About Us

How It All Began ... The Mona Shores Story 

For many years school board members from five neighboring school districts along with their local district administrators searched for ways to improve the quality of education for K-8 students in the area.  This effort led superintendents from the Churchill, Hile, Lincoln, Maple Grove, and Little Black Lake K-8 school districts to seek the advice and counsel of colleagues from the Michigan Department of Public Instruction and Michigan State University.  This contact occurred in early 1958.   As a result of this work, a Citizens Study Committee was formed. This committee created a much smaller Steering Committee (of ten people) that guided the direction of the larger Study Committee.  The Steering Committee was ably led by Chairman William Hanna.       

On May 8, 1959 the Steering Committee delivered its final report to all five boards of education.  The Committee recommended all five districts unite to form a single K-12 school district.  Four of the five K-8 districts accepted this recommendation.  Little Black Lake was the sole school district to reject it and withdraw from the consolidation effort.  The Mona Beach K-8 School District then asked to be included and was immediately accepted.

On September 14, 1959 an election was held.  Area residents voted overwhelmingly to unite into one comprehensive K-12 school district. Immediately thereafter the Muskegon County Board of Education appointed an Interim Board of Education.  Members included F. Jack Rose, Otto Ross, Lawry Hermesdorf, Richard Livingston and Russell Anderson.

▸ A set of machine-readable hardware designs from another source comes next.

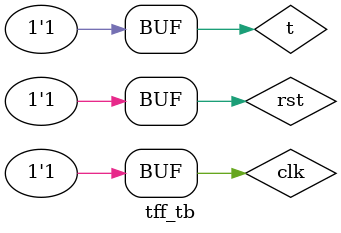
<source format=v>
module tff_tb;
reg clk,rst,t;
wire q;

tff tff_inst(t,clk,rst,q);

initial
	begin
		t=0; clk=1; rst=0;
	#100	t=1; clk=~clk;
	#100	t=0; clk=~clk;
	#100	t=1; clk=~clk; rst=~rst;
	#100	t=1; clk=~clk;
	#100	t=1; clk=~clk; 
	#100	t=0; clk=~clk; rst=~rst;
	#100	t=1; clk=~clk;
	#100	t=0; clk=~clk;
	#100	t=1; clk=~clk; rst=~rst;
	#100	t=1; clk=~clk;
	end
endmodule

</source>
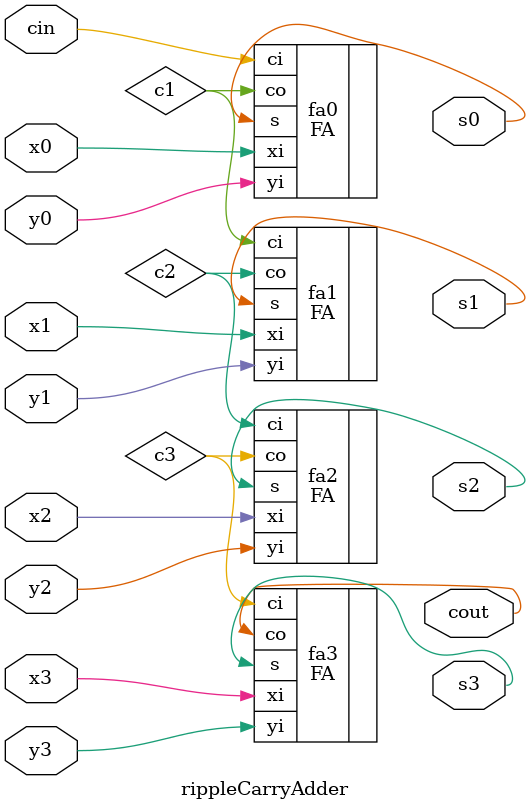
<source format=v>
`timescale 1ns / 1ps


module rippleCarryAdder(
    input x0,x1,x2,x3,cin,
    input y0,y1,y2,y3,
    output s0,s1,s2,s3,cout
    );
    wire c1,c2,c3;
    FA fa0 (
    .xi(x0),
    .yi(y0),
    .ci(cin),
    .s(s0),
    .co(c1)
    );
    FA fa1 (
        .xi(x1),
        .yi(y1),
        .ci(c1),
        .s(s1),
        .co(c2)
        );
        FA fa2 (
            .xi(x2),
            .yi(y2),
            .ci(c2),
            .s(s2),
            .co(c3)
            );
            FA fa3 (
                .xi(x3),
                .yi(y3),
                .ci(c3),
                .s(s3),
                .co(cout)
                );
    
endmodule

</source>
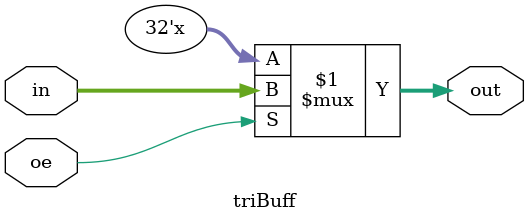
<source format=v>
module triBuff #(parameter SIZE = 32) (in, oe, out);
    input[SIZE-1:0] in;
    input oe;
    output[SIZE-1:0] out;
    
    assign out = oe ? in : {SIZE{1'bz}}; 

endmodule
</source>
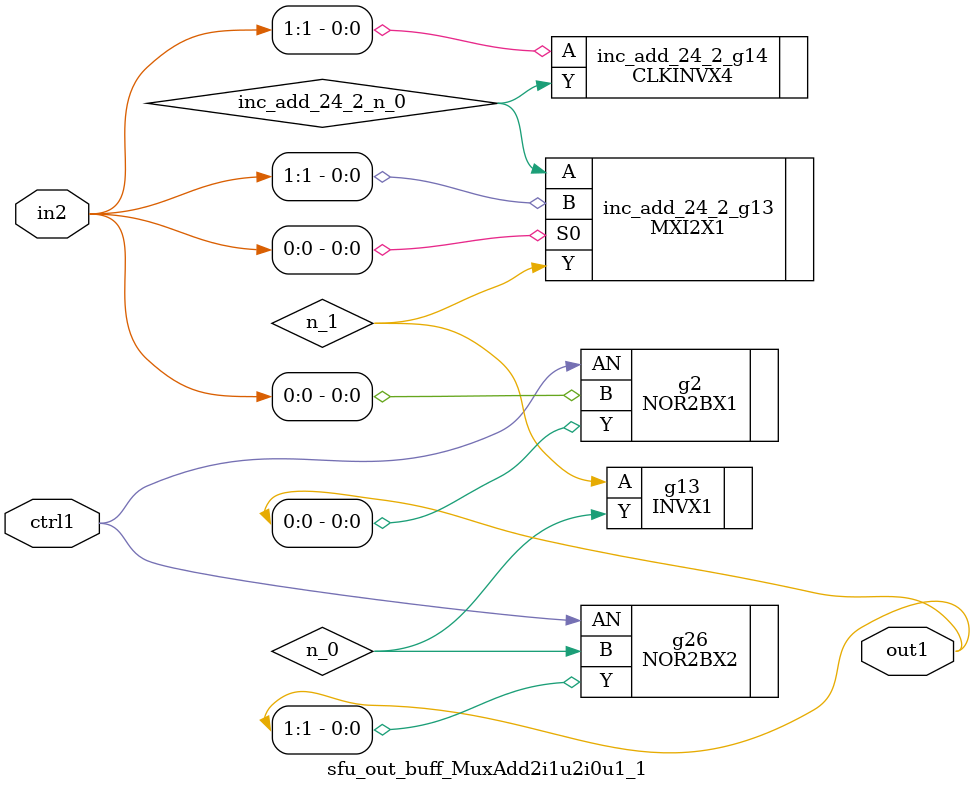
<source format=v>
`timescale 1ps / 1ps


module sfu_out_buff_MuxAdd2i1u2i0u1_1(in2, ctrl1, out1);
  input [1:0] in2;
  input ctrl1;
  output [1:0] out1;
  wire [1:0] in2;
  wire ctrl1;
  wire [1:0] out1;
  wire inc_add_24_2_n_0, n_0, n_1;
  INVX1 g13(.A (n_1), .Y (n_0));
  NOR2BX2 g26(.AN (ctrl1), .B (n_0), .Y (out1[1]));
  NOR2BX1 g2(.AN (ctrl1), .B (in2[0]), .Y (out1[0]));
  MXI2X1 inc_add_24_2_g13(.A (inc_add_24_2_n_0), .B (in2[1]), .S0
       (in2[0]), .Y (n_1));
  CLKINVX4 inc_add_24_2_g14(.A (in2[1]), .Y (inc_add_24_2_n_0));
endmodule



</source>
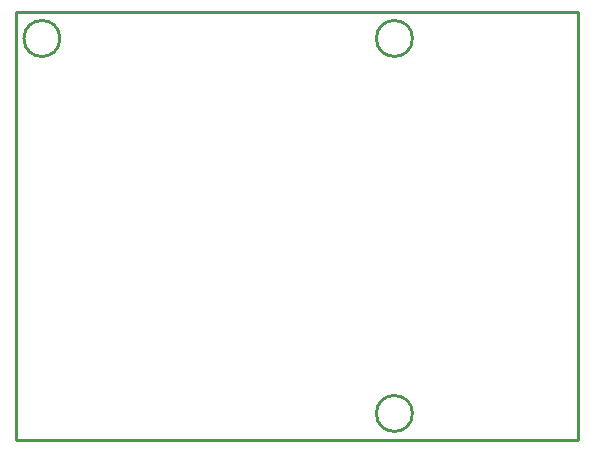
<source format=gbr>
G04 (created by PCBNEW (2013-07-07 BZR 4022)-stable) date 11/10/2013 6:39:55 PM*
%MOIN*%
G04 Gerber Fmt 3.4, Leading zero omitted, Abs format*
%FSLAX34Y34*%
G01*
G70*
G90*
G04 APERTURE LIST*
%ADD10C,0.00590551*%
%ADD11C,0.01*%
G04 APERTURE END LIST*
G54D10*
G54D11*
X49750Y-47250D02*
X31000Y-47250D01*
X49750Y-61500D02*
X31000Y-61500D01*
X49750Y-47250D02*
X49750Y-61500D01*
X31000Y-61500D02*
X31000Y-47250D01*
X44225Y-60625D02*
G75*
G03X44225Y-60625I-600J0D01*
G74*
G01*
X44225Y-48125D02*
G75*
G03X44225Y-48125I-600J0D01*
G74*
G01*
X32475Y-48125D02*
G75*
G03X32475Y-48125I-600J0D01*
G74*
G01*
M02*

</source>
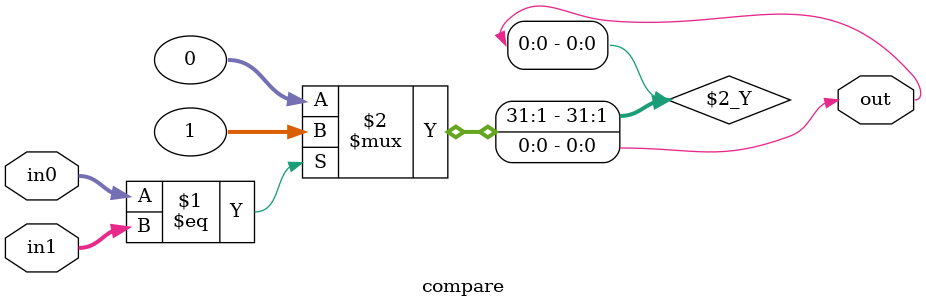
<source format=v>
`timescale 1ns / 1ps


module compare(
	input wire [31:0] in0,in1,
	output wire out
    );
    
	assign out = (in0 == in1) ? 1 : 0;
endmodule
</source>
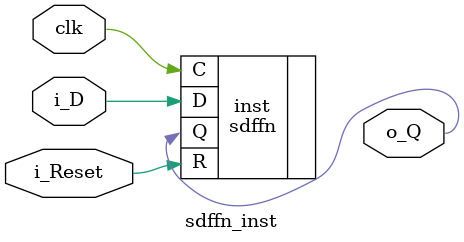
<source format=v>
                                   

`timescale 1ns / 1ps

module sdffn_inst (
	input clk, //clock
	input i_Reset, //reset signal
	input i_D, //input to flop
	output o_Q  //output from flop
	);

//
// INSTANTIATIONS
//
	sdffn inst(
		.D(i_D),
		.R(i_Reset),
		.C(clk),
		.Q(o_Q)
		);

endmodule
</source>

Upon their appointment the new Interim Board began to lead the newly created school district appropriately named Mona Shores Public Schools. The Board appointed current Lincoln School District Superintendent William A. Luyendyk as Mona Shores' first Superintendent of Schools.  The Board also retained the services of three other displaced superintendents to assist in planning, organizing, and administering the newly created Mona Shores Public School District.

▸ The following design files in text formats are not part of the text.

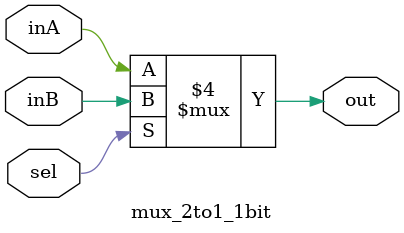
<source format=v>
`timescale 1ns / 1ps


module mux_2to1_1bit(out, inA, inB, sel);

	output   out;

	input    inA;
	input    inB;
	input    sel;
	reg out;
	/* Fill in the implementation here ... */ 
	always@(inA,inB,sel) begin
		if (sel == 0) begin
			out <= inA;
		end
		else begin
			out <= inB;
		end
	end


endmodule

</source>
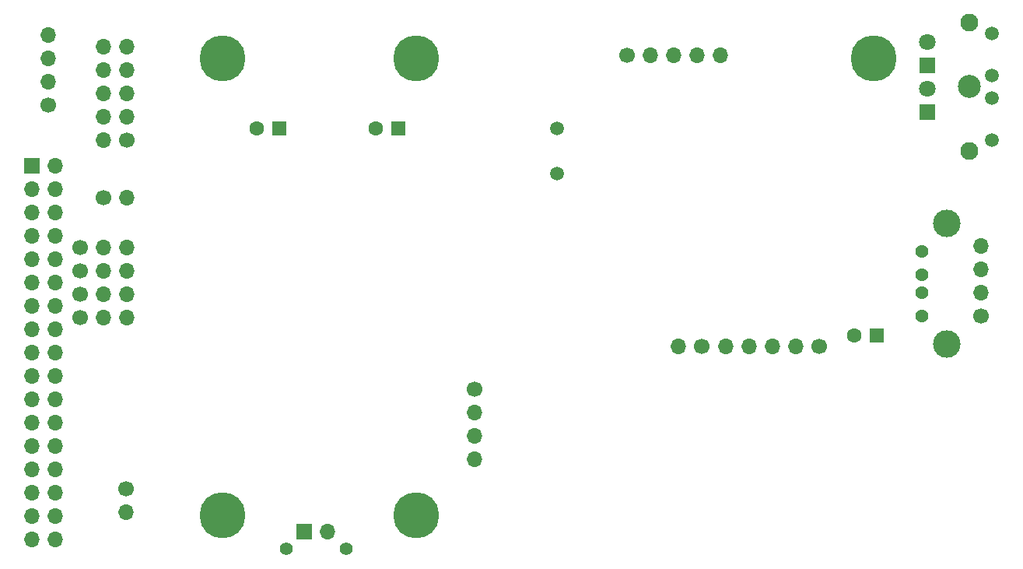
<source format=gbr>
G04 #@! TF.GenerationSoftware,KiCad,Pcbnew,(6.0.9)*
G04 #@! TF.CreationDate,2022-12-15T10:14:16-07:00*
G04 #@! TF.ProjectId,OpenFlops,4f70656e-466c-46f7-9073-2e6b69636164,1*
G04 #@! TF.SameCoordinates,PX6312cb0PY6bcb370*
G04 #@! TF.FileFunction,Soldermask,Bot*
G04 #@! TF.FilePolarity,Negative*
%FSLAX46Y46*%
G04 Gerber Fmt 4.6, Leading zero omitted, Abs format (unit mm)*
G04 Created by KiCad (PCBNEW (6.0.9)) date 2022-12-15 10:14:16*
%MOMM*%
%LPD*%
G01*
G04 APERTURE LIST*
%ADD10C,1.700000*%
%ADD11O,1.700000X1.700000*%
%ADD12C,1.600000*%
%ADD13R,1.600000X1.600000*%
%ADD14C,1.800000*%
%ADD15R,1.800000X1.800000*%
%ADD16R,1.700000X1.700000*%
%ADD17C,1.500000*%
%ADD18C,3.000000*%
%ADD19C,1.428000*%
%ADD20C,1.508000*%
%ADD21C,1.950000*%
%ADD22C,2.500000*%
%ADD23C,5.000000*%
%ADD24C,1.400000*%
G04 APERTURE END LIST*
D10*
X4114000Y5555000D03*
D11*
X4114000Y3015000D03*
D12*
X31282000Y44704000D03*
D13*
X33782000Y44704000D03*
D12*
X18328000Y44704000D03*
D13*
X20828000Y44704000D03*
D14*
X91313000Y54168000D03*
D15*
X91313000Y51628000D03*
D11*
X-3556000Y0D03*
X-6096000Y0D03*
X-3556000Y2540000D03*
X-6096000Y2540000D03*
X-3556000Y5080000D03*
X-6096000Y5080000D03*
X-3556000Y7620000D03*
X-6096000Y7620000D03*
X-3556000Y10160000D03*
X-6096000Y10160000D03*
X-3556000Y12700000D03*
X-6096000Y12700000D03*
X-3556000Y15240000D03*
X-6096000Y15240000D03*
X-3556000Y17780000D03*
X-6096000Y17780000D03*
X-3556000Y20320000D03*
X-6096000Y20320000D03*
X-3556000Y22860000D03*
X-6096000Y22860000D03*
X-3556000Y25400000D03*
X-6096000Y25400000D03*
X-3556000Y27940000D03*
X-6096000Y27940000D03*
X-3556000Y30480000D03*
X-6096000Y30480000D03*
X-3556000Y33020000D03*
X-6096000Y33020000D03*
X-3556000Y35560000D03*
X-6096000Y35560000D03*
X-3556000Y38100000D03*
X-6096000Y38100000D03*
X-3556000Y40640000D03*
D16*
X-6096000Y40640000D03*
D17*
X51054000Y39824000D03*
X51054000Y44704000D03*
D12*
X83352000Y22225000D03*
D13*
X85852000Y22225000D03*
D18*
X93451500Y21277000D03*
X93451500Y34417000D03*
D19*
X90741500Y31347000D03*
X90741500Y28847000D03*
X90741500Y26847000D03*
X90741500Y24347000D03*
D20*
X98385000Y55051000D03*
X98385000Y50501000D03*
D21*
X95885000Y56276000D03*
D22*
X95885000Y49276000D03*
D20*
X98385000Y48051000D03*
X98385000Y43501000D03*
D21*
X95885000Y42276000D03*
X95885000Y49276000D03*
D23*
X14605000Y52387500D03*
X35687000Y52387500D03*
X14605000Y2667000D03*
X35687000Y2667000D03*
X85471000Y52387500D03*
D14*
X91313000Y49022000D03*
D15*
X91313000Y46482000D03*
D24*
X28090000Y-1016000D03*
X21590000Y-1016000D03*
D11*
X68834000Y52705000D03*
X66294000Y52705000D03*
X63754000Y52705000D03*
X61214000Y52705000D03*
D10*
X58674000Y52705000D03*
D11*
X42037000Y8763000D03*
X42037000Y11303000D03*
X42037000Y13843000D03*
D10*
X42037000Y16383000D03*
D11*
X97155000Y31967000D03*
X97155000Y29427000D03*
X97155000Y26887000D03*
D10*
X97155000Y24347000D03*
D11*
X4191000Y31750000D03*
X1651000Y31750000D03*
D10*
X-889000Y31750000D03*
D11*
X4191000Y29210000D03*
X1651000Y29210000D03*
D10*
X-889000Y29210000D03*
D11*
X4191000Y26670000D03*
X1651000Y26670000D03*
D10*
X-889000Y26670000D03*
D11*
X4191000Y24130000D03*
X1651000Y24130000D03*
D10*
X-889000Y24130000D03*
D11*
X-4318000Y54864000D03*
X-4318000Y52324000D03*
X-4318000Y49784000D03*
D10*
X-4318000Y47244000D03*
D11*
X1661000Y53594000D03*
X4201000Y53594000D03*
X1661000Y51054000D03*
X4201000Y51054000D03*
X1661000Y48514000D03*
X4201000Y48514000D03*
X1661000Y45974000D03*
X4201000Y45974000D03*
X1661000Y43434000D03*
D10*
X4201000Y43434000D03*
D11*
X4191000Y37211000D03*
D10*
X1651000Y37211000D03*
D11*
X26080000Y859000D03*
D16*
X23540000Y859000D03*
D10*
X79539000Y21030000D03*
D11*
X76999000Y21030000D03*
X74459000Y21030000D03*
X71919000Y21030000D03*
X69379000Y21030000D03*
X64224000Y21030000D03*
D10*
X66764000Y21030000D03*
M02*

</source>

On November 2, 1959 an election was held to select a new board of education. With the exception of Richard Livingston, all other Interim Board members were elected.  Mr. Livingston was replaced by Dr. Harold Dykhuizen. At this same time residents also approved establishment of a new high school district.

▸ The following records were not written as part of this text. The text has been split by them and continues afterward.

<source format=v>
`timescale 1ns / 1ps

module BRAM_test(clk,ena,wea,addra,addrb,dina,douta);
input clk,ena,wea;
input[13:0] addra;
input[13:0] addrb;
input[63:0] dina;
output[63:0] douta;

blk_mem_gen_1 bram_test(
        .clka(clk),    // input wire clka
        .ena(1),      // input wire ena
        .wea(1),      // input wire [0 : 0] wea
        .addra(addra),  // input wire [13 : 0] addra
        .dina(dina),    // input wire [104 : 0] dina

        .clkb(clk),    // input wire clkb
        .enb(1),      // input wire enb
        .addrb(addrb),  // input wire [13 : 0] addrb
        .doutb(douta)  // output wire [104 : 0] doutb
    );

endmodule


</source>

On March 14, 1960 residents approved a $2.5 million bond levy to construct and equip a new high school. Shortly thereafter the Board selected the Warren Holmes Company of Lansing, Michigan as its architect. Before plans were developed a Citizen's Curriculum Committee was formed. This committee chaired by Fran Fisher set about determining the educational needs of Mona Shores' students. After completing their Curriculum Report the committee (and district) submitted it to the Bureau of School Services at the University of Michigan. University department heads studied the report and shared their findings with Mona Shores board members, administrative staff, and architects in a two-day session.  Their focus was on linking the Curriculum Report to the design needs of Mona Shores High School.  Only then did work begin on finalizing the architectural design of the new high school.

On April 5, 1961 High School groundbreaking ceremonies were held.

On May 5, 1962 the High School corner stone was placed in a public ceremony.

On August 1, 1962 the new Mona Shores High School was completed.

On September 4, 1962 approximately 650 students entered Mona Shores High School for the first time.  Only 9th and 10th grade students were enrolled for classes during this first year of operation.  The next fall saw the addition of 11th grade students, with 12th graders being added in the fall of 1964.  Mona Shores' first graduating class exited the following spring in 1965.

Mona Shores High School continued to grow and prosper during the 1960's and early 1970's.  The building housed about 1,500 students a year during this period of time.  The High School also became fully accredited by the University of Michigan and the North Central Association of Secondary Schools.